DATA SUPPLIED below:

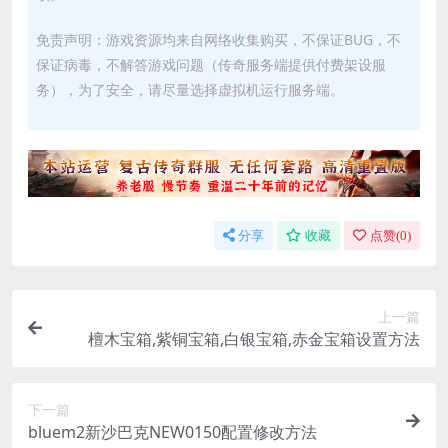
免责声明：游戏资源均来自网络收集购买，不保证BUG，不
保证病毒，不解答游戏问题（传奇服务端提供付费架设服
务），为了安全，请尽量选择虚拟机运行服务端。
分享
收藏
点赞(
0
)
上一篇
檀木宝箱,紫铜宝箱,白银宝箱,赤金宝箱设置方法
下一篇
bluem2新沙巴克NEW0150配置修改方法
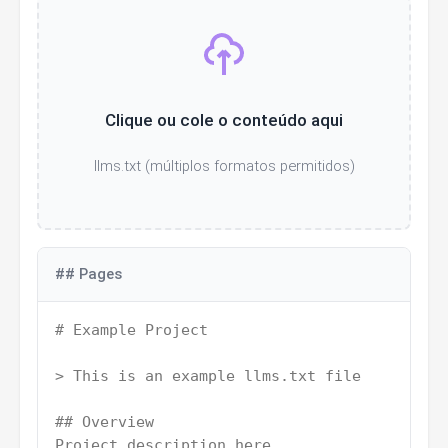
Clique ou cole o conteúdo aqui
llms.txt (múltiplos formatos permitidos)
## Pages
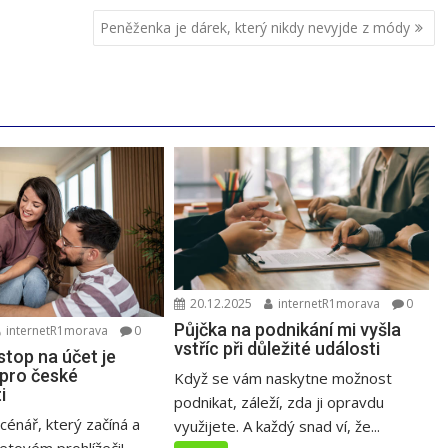
Peněženka je dárek, který nikdy nevyjde z módy
20.12.2025
internetR1morava
0
Půjčka na podnikání mi vyšla
internetR1morava
0
vstříc při důležité události
stop na účet je
 pro české
Když se vám naskytne možnost
i
podnikat, záleží, zda ji opravdu
cénář, který začíná a
využijete. A každý snad ví, že...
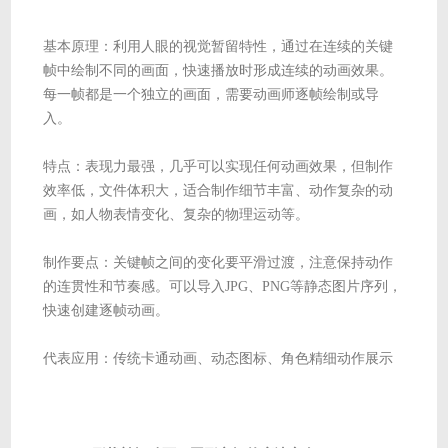
基本原理：利用人眼的视觉暂留特性，通过在连续的关键
帧中绘制不同的画面，快速播放时形成连续的动画效果。
每一帧都是一个独立的画面，需要动画师逐帧绘制或导
入。
特点：表现力最强，几乎可以实现任何动画效果，但制作
效率低，文件体积大，适合制作细节丰富、动作复杂的动
画，如人物表情变化、复杂的物理运动等。
制作要点：关键帧之间的变化要平滑过渡，注意保持动作
的连贯性和节奏感。可以导入JPG、PNG等静态图片序列，
快速创建逐帧动画。
代表应用：传统卡通动画、动态图标、角色精细动作展示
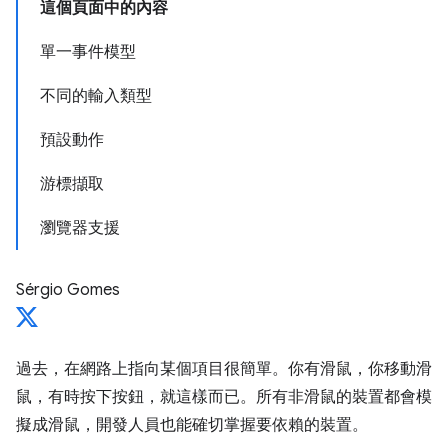
這個頁面中的內容
單一事件模型
不同的輸入類型
預設動作
游標擷取
瀏覽器支援
Sérgio Gomes
過去，在網路上指向某個項目很簡單。你有滑鼠，你移動滑
鼠，有時按下按鈕，就這樣而已。所有非滑鼠的裝置都會模
擬成滑鼠，開發人員也能確切掌握要依賴的裝置。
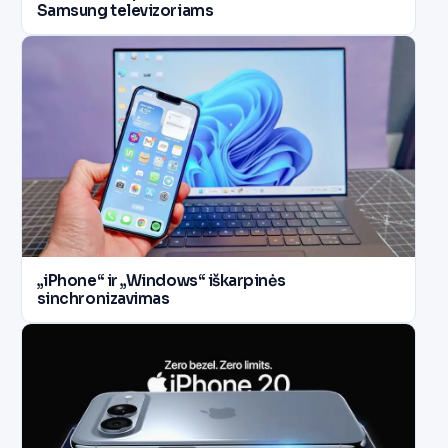
Samsung televizoriams
„iPhone“ ir „Windows“ iškarpinės
sinchronizavimas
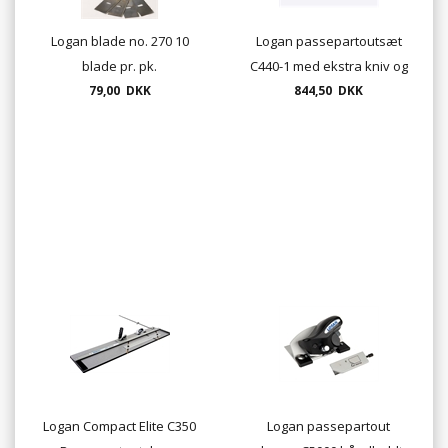
Logan blade no. 270 10
Logan passepartoutsæt
blade pr. pk.
C440-1 med ekstra kniv og
79,00 DKK
101cm lineal.
844,50 DKK
Logan Compact Elite C350
Logan passepartout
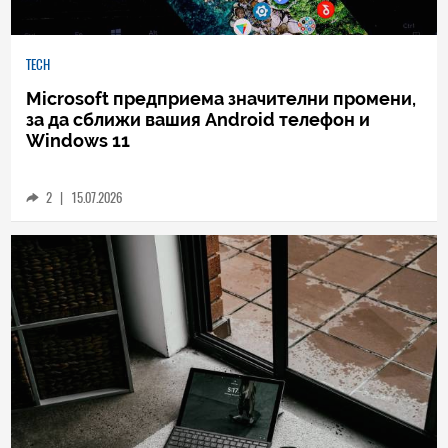
TECH
Microsoft предприема значителни промени,
за да сближи вашия Android телефон и
Windows 11
2
|
15.07.2026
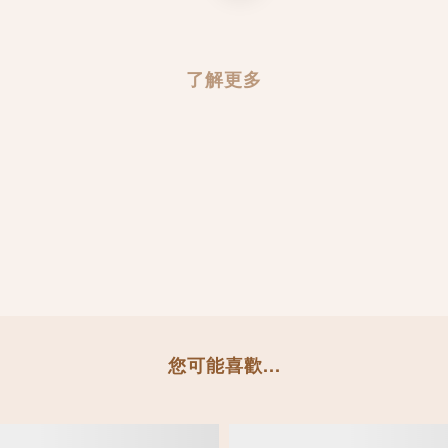
了解更多
您可能喜歡...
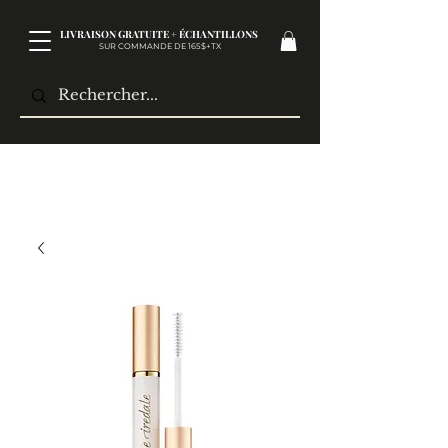
LIVRAISON GRATUITE + ÉCHANTILLONS
SUR COMMANDE DE 165$+TX​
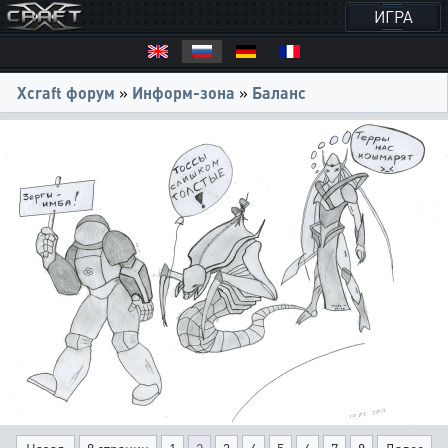
ИГРА
Xcraft форум
»
Информ-зона
»
Баланс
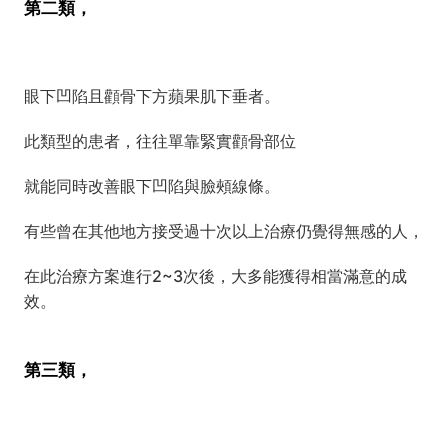
第二類，
眼下凹陷且顴骨下方蘋果肌下垂者。
此類型的患者，往往單靠緊實顴骨部位
就能同時改善眼下凹陷與臉頰線條。
有些曾在其他地方接受過十次以上治療仍覺得無感的人，
在此治療方案進行2~3次後，大多能獲得相當滿意的成
效。
第三類，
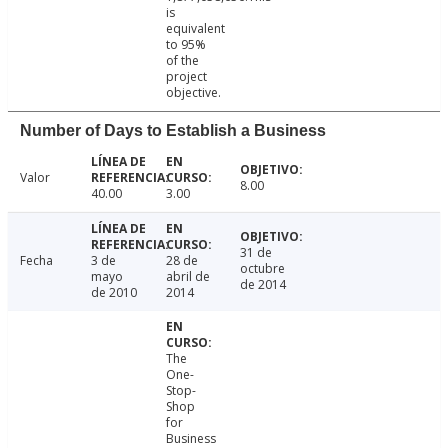
is
equivalent
to 95%
of the
project
objective.
Number of Days to Establish a Business
Valor
8.00
40.00
3.00
31 de
Fecha
3 de
28 de
octubre
mayo
abril de
de 2014
de 2010
2014
The
One-
Stop-
Shop
for
Business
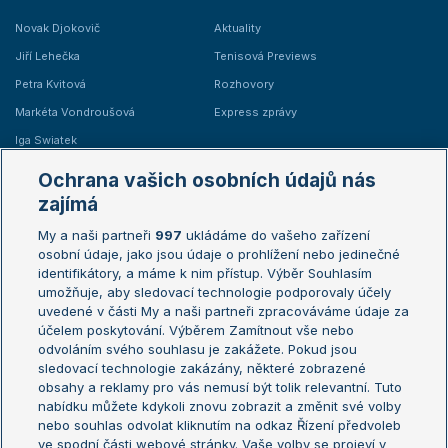
Novak Djokovič
Aktuality
Jiří Lehečka
Tenisová Previews
Petra Kvitová
Rozhovory
Markéta Vondroušová
Express zprávy
Iga Swiatek
Marie Bouzková
Ochrana vašich osobních údajů nás
Žebříčky
Kalendář turnajů
zajímá
My a naši partneři
997
ukládáme do vašeho zařízení
Žebříček ATP (muži)
Australian Open
osobní údaje, jako jsou údaje o prohlížení nebo jedinečné
Žebříček WTA (ženy)
French Open
identifikátory, a máme k nim přístup. Výběr Souhlasím
umožňuje, aby sledovací technologie podporovaly účely
Sázkařský žebříček
Wimbledon
uvedené v části My a naši partneři zpracováváme údaje za
US Open
účelem poskytování. Výběrem Zamítnout vše nebo
odvoláním svého souhlasu je zakážete. Pokud jsou
Turnaj mistrů
sledovací technologie zakázány, některé zobrazené
Turnaj mistryň
obsahy a reklamy pro vás nemusí být tolik relevantní. Tuto
Aktualní trendy
nabídku můžete kdykoli znovu zobrazit a změnit své volby
nebo souhlas odvolat kliknutím na odkaz Řízení předvoleb
ve spodní části webové stránky. Vaše volby se projeví v
Fotbalové přestupy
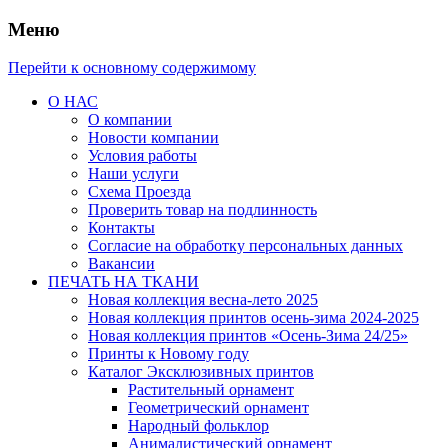
Меню
Перейти к основному содержимому
О НАС
О компании
Новости компании
Условия работы
Наши услуги
Схема Проезда
Проверить товар на подлинность
Контакты
Согласие на обработку персональных данных
Вакансии
ПЕЧАТЬ НА ТКАНИ
Новая коллекция весна-лето 2025
Новая коллекция принтов осень-зима 2024-2025
Новая коллекция принтов «Осень-Зима 24/25»
Принты к Новому году
Каталог Эксклюзивных принтов
Растительный орнамент
Геометрический орнамент
Народный фольклор
Анималистический орнамент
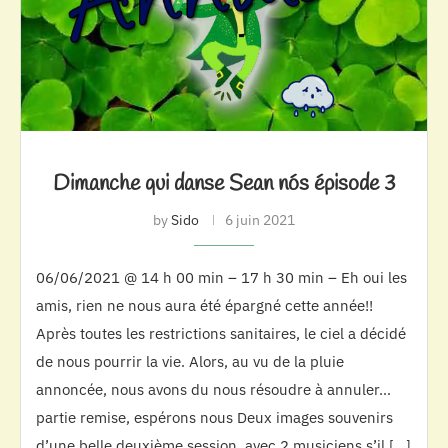
Dimanche qui danse Sean nós épisode 3
by
Sido
6 juin 2021
06/06/2021 @ 14 h 00 min – 17 h 30 min – Eh oui les
amis, rien ne nous aura été épargné cette année!!
Après toutes les restrictions sanitaires, le ciel a décidé
de nous pourrir la vie. Alors, au vu de la pluie
annoncée, nous avons du nous résoudre à annuler…
partie remise, espérons nous Deux images souvenirs
d’une belle deuxième session, avec 2 musiciens s’il […]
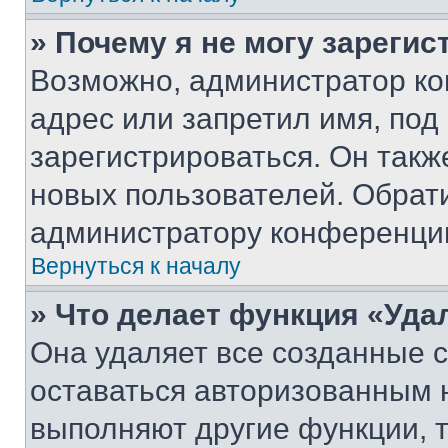
» Почему я не могу зареги
Возможно, администратор ко
адрес или запретил имя, под
зарегистрироваться. Он такж
новых пользователей. Обрат
администратору конференци
Вернуться к началу
» Что делает функция «Уда
Она удаляет все созданные c
оставаться авторизованным н
выполняют другие функции, 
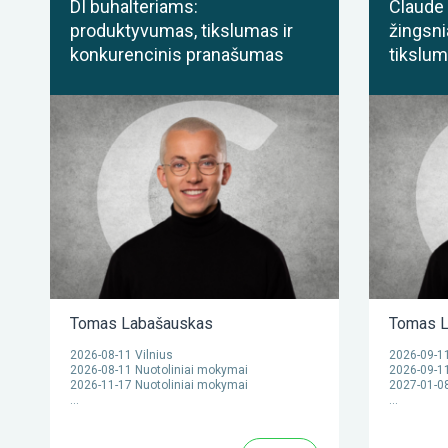
DI buhalteriams:
Claude 
produktyvumas, tikslumas ir
žingsni
konkurencinis pranašumas
tikslumu
Tomas Labašauskas
Tomas L
2026-08-11 Vilnius
2026-09-11
2026-08-11 Nuotoliniai mokymai
2026-09-11
2026-11-17 Nuotoliniai mokymai
2027-01-08
…
…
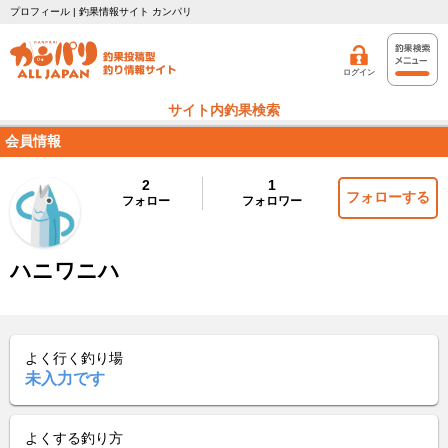
プロフィール | 釣果情報サイト カンパリ
ログイン
サイト内釣果検索
会員情報
2
1
フォローする
フォロー
フォロワー
ハニワニハ
よく行く釣り場
未入力です
よくする釣り方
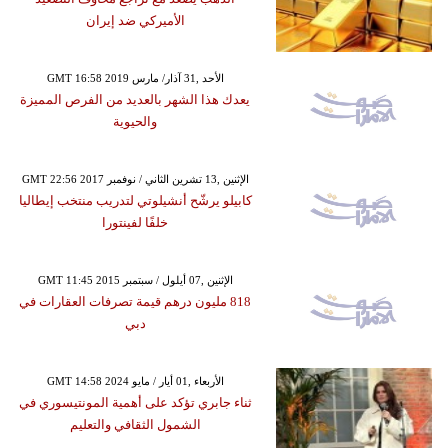
الأميركي ضد إيران
GMT 16:58 2019 الأحد ,31 آذار/ مارس
يعدك هذا الشهر بالعديد من الفرص المميزة
والحيوية
GMT 22:56 2017 الإثنين ,13 تشرين الثاني / نوفمبر
كابيلو يرشّح أنشيلوتي لتدريب منتخب إيطاليا
خلفًا لفينتورا
GMT 11:45 2015 الإثنين ,07 أيلول / سبتمبر
818 مليون درهم قيمة تصرفات العقارات في
دبي
GMT 14:58 2024 الأربعاء ,01 أيار / مايو
ثناء جابري تؤكد على أهمية المونتيسوري في
الشمول الثقافي والتعليم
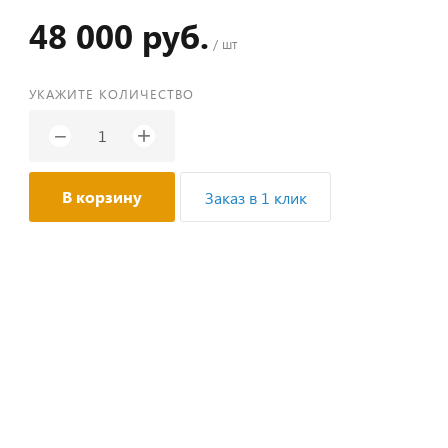
48 000 руб.
/ шт
УКАЖИТЕ КОЛИЧЕСТВО
+
−
В корзину
Заказ в 1 клик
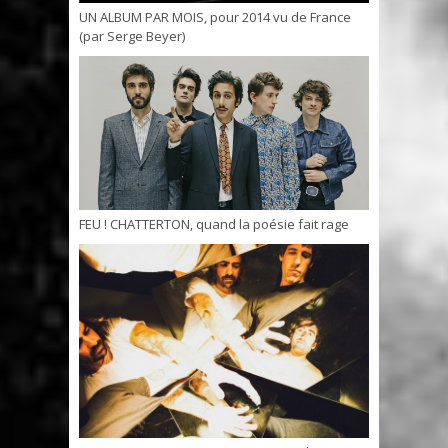
UN ALBUM PAR MOIS, pour 2014 vu de France
(par Serge Beyer)
FEU ! CHATTERTON, quand la poésie fait rage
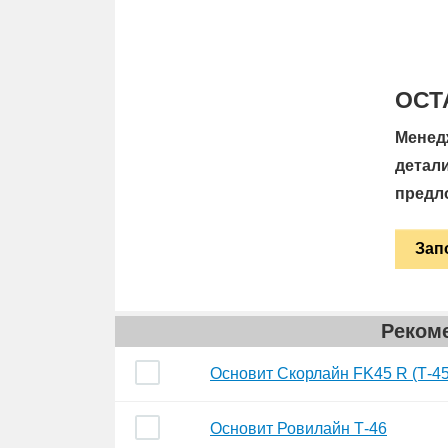
ОСТ
Менед
детал
предл
Зап
Рекоме
Основит Скорлайн FK45 R (Т-45
Основит Ровилайн Т-46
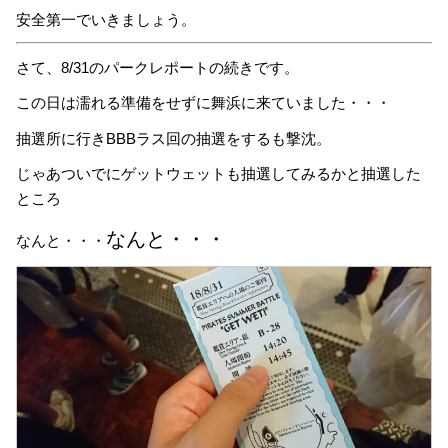
安全第一でいきましょう。
さて、8/31のパークレポートの続きです。
この日は濡れる準備をせずに舞浜に来ていました・・・
抽選所に行きBBBラス回の抽選をするも撃沈。
じゃあついでにゲットウェットも抽選してみるかと抽選した
ところ
なんと・・・
なんと・・・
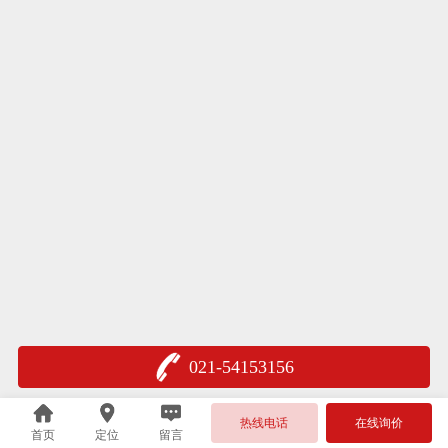
021-54153156
热线电话
在线询价
首页
定位
留言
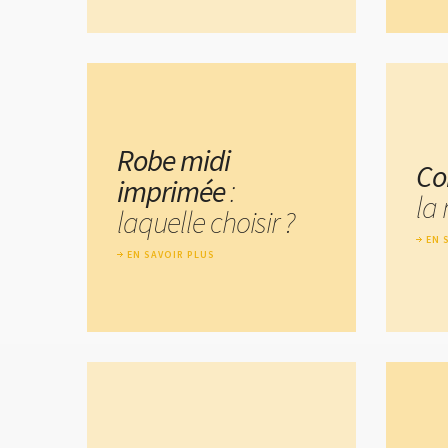
Robe midi
Co
imprimée
:
la 
laquelle choisir ?
EN 
EN SAVOIR PLUS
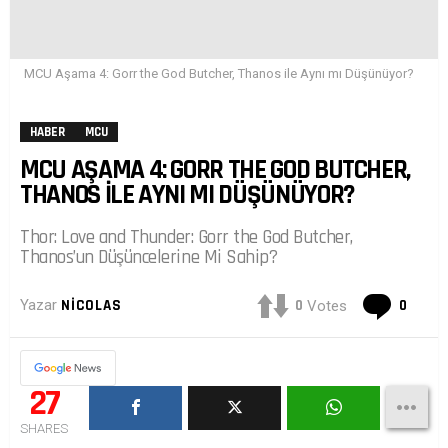
MCU Aşama 4: Gorr the God Butcher, Thanos ile Aynı mı Düşünüyor?
HABER
MCU
MCU AŞAMA 4: GORR THE GOD BUTCHER,
THANOS ILE AYNI MI DÜŞÜNÜYOR?
Thor: Love and Thunder: Gorr the God Butcher,
Thanos’un Düşüncelerine Mi Sahip?
Yoru
0
0
Yazar
NICOLAS
Votes
27
SHARES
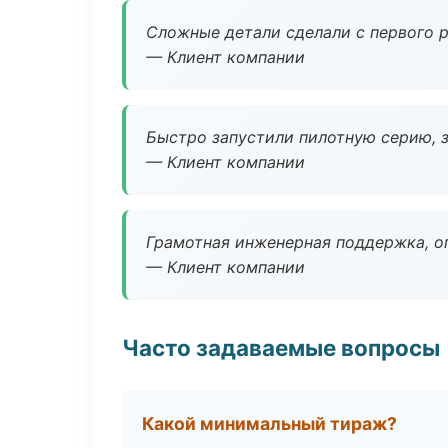
Сложные детали сделали с первого р
— Клиент компании
Быстро запустили пилотную серию, з
— Клиент компании
Грамотная инженерная поддержка, о
— Клиент компании
Часто задаваемые вопросы
Какой минимальный тираж?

End of DATA SUPPLIED.

▸ INSTRUCTION:
Search the records for the word "Основит" and return every line that holds it.

▸ ANSWER SPACE:
Основит Скорлайн FK45 R (Т-45
Основит Ровилайн Т-46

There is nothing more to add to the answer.